The reporting practices that distort financial statements are hardly limited to the use of non-GAAP measures. According to Hoogervorst, ‘other income’ and ‘other expenses’ are among the income statement categories that are often used with very little explanation about the items that are aggregated in them. According to Hoogervorst, income statement categories often used by companies with very little explanation about what it actually includes are those called ‘other income’ or ‘other expenses’, where there is far too much aggregation. Companies’ earnings can be lumped into this catchall category, which denies investors insight into the sources of a company’s income or the areas in which it is spending most of its money.
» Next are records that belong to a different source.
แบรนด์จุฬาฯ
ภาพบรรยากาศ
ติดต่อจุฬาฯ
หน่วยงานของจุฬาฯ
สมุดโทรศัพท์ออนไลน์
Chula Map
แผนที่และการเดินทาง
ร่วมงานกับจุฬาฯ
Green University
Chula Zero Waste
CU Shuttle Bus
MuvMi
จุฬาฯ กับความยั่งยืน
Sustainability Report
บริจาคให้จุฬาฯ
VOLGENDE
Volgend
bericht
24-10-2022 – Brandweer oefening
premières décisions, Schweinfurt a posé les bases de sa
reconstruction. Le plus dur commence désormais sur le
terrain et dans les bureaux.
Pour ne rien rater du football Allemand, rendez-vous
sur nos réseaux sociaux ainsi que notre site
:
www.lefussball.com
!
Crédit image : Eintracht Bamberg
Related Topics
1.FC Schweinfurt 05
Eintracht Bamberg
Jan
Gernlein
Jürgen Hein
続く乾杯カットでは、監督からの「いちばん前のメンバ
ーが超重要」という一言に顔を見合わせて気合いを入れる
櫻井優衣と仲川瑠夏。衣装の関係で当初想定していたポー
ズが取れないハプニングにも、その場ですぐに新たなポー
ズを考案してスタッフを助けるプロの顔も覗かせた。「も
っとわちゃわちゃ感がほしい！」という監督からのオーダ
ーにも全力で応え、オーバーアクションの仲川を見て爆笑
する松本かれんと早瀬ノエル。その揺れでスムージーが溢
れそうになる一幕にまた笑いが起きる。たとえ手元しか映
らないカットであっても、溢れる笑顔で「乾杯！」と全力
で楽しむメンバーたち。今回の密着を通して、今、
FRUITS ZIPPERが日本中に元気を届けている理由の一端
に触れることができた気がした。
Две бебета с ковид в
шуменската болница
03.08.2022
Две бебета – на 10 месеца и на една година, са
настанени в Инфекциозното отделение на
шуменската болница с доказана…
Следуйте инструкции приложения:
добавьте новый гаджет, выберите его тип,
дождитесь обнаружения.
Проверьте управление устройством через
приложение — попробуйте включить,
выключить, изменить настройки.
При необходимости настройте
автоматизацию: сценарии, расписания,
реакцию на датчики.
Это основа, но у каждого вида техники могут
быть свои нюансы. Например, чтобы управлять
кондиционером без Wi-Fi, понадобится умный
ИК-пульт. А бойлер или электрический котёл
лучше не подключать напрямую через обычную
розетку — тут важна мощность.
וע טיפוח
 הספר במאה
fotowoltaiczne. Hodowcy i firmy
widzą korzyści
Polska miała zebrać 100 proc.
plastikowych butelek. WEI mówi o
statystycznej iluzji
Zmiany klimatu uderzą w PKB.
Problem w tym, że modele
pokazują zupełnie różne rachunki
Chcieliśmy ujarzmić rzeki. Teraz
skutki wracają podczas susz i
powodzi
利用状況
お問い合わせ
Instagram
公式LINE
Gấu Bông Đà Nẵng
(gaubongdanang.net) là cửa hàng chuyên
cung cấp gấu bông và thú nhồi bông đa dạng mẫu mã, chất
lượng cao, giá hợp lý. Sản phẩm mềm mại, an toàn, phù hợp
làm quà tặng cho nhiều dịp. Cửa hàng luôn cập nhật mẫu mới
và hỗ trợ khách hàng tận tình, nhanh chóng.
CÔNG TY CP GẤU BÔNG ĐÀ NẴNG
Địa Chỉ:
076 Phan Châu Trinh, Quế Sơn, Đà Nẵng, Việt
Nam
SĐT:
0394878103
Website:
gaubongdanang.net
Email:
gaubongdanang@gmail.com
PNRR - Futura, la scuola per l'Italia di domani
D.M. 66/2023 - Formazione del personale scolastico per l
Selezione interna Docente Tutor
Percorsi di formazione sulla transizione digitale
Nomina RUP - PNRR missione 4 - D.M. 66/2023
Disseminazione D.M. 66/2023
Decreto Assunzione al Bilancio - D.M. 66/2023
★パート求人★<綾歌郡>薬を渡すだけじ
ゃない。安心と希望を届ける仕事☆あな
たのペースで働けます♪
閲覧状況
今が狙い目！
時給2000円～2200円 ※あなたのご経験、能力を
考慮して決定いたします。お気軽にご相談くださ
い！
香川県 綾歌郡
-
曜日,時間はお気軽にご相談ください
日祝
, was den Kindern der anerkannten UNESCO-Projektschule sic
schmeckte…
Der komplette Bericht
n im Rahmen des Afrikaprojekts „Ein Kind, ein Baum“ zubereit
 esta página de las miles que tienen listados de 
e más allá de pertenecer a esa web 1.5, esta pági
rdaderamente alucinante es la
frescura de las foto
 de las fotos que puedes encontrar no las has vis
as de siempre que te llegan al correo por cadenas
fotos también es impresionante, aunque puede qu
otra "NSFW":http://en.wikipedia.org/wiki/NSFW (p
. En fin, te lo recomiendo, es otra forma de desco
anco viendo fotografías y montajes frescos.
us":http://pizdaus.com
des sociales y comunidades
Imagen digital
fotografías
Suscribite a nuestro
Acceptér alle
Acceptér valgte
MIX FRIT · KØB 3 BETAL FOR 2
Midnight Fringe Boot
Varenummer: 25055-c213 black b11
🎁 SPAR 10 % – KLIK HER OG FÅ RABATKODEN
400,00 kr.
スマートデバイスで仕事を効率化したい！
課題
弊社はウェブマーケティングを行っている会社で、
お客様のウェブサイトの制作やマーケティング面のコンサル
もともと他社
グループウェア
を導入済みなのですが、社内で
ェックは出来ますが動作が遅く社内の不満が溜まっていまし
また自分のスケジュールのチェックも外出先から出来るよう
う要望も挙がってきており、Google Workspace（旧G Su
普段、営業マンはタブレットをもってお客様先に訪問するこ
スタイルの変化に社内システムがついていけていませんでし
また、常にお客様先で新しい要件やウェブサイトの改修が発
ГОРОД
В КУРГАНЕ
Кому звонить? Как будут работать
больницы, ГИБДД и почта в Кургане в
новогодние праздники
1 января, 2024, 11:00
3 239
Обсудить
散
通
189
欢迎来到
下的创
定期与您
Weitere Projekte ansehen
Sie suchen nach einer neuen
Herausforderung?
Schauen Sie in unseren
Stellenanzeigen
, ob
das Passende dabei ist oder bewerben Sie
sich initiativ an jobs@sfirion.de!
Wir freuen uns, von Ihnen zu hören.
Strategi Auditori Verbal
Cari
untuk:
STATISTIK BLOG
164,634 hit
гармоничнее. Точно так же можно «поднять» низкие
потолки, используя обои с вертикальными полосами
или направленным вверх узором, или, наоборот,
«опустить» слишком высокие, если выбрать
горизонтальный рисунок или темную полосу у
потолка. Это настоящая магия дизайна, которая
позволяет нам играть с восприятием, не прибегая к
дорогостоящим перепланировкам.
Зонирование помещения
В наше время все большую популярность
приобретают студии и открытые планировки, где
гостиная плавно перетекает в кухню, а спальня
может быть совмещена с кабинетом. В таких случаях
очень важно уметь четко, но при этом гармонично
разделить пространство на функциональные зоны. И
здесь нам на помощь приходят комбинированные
“That’s a source of frustration for many investors,” Hoogervorst said. He hopes the Primary Financial Statements project will result in more transparency both about non-GAAP and these ‘other’ items for investors.

The Board will publish its proposals in this area by the end of 2019.

The Board is also exploring whether to amend its approach to accounting for goodwill, but it is divided about the benefits of reintroducing goodwill amortisation to IFRS Standards. The Board plans to release a Discussion Paper in early 2020 for a 180-day comment period to weigh stakeholder interest in amending IFRS 3 Business Combinations and IAS 36 Impairment of Assets.

Trustee stakeholder panel

The Board hopes the feedback on the Discussion Paper will help it arrive at a consensus. Some Board members support a reintroduction of goodwill amortisation because they believe the existing impairment model is not providing information to the markets on a timely basis. Other Board members want to leave the impairment model intact because they believe the model, even with its limitations, still gives investors useful information that holds management accountable for its decisions about acquisitions.

“There should be an expense somewhere,” Hoogervorst said. “We see time and again that goodwill only gets written off when it’s too late.”

Hoogervorst acknowledged that the Board’s challenge is to provide investors with the information about acquisitions that they need.

Therefore, the Board’s project will not only deal with goodwill and how it is treated. It will also focus on possible new disclosures to help investors assess the subsequent performance of an acquisition.

The US Financial Accounting Standards Board (FASB) is also uncertain about how to resolve the questions about goodwill accounting in US GAAP. FASB Chair Russ Golden, who took part in the question-and-answer session with Hoogervorst, observed that while most of the FASB’s seven members want to reintroduce goodwill amortisation, they can’t agree on an approach. The FASB would like to keep US GAAP and IFRS Standards converged on goodwill accounting. But its plans are complicated by a desire among some US stakeholders to align the goodwill accounting for public companies, which aren’t allowed to amortise, with that for private companies, which gained the flexibility to amortise goodwill in Accounting Standards Update (ASU) No. 2014-02, Intangibles—Goodwill and Other (Topic 350): Accounting for Goodwill.

Golden said the FASB wants to hear from financial reporting professionals from outside the US during its deliberations so it can fully consider each approach.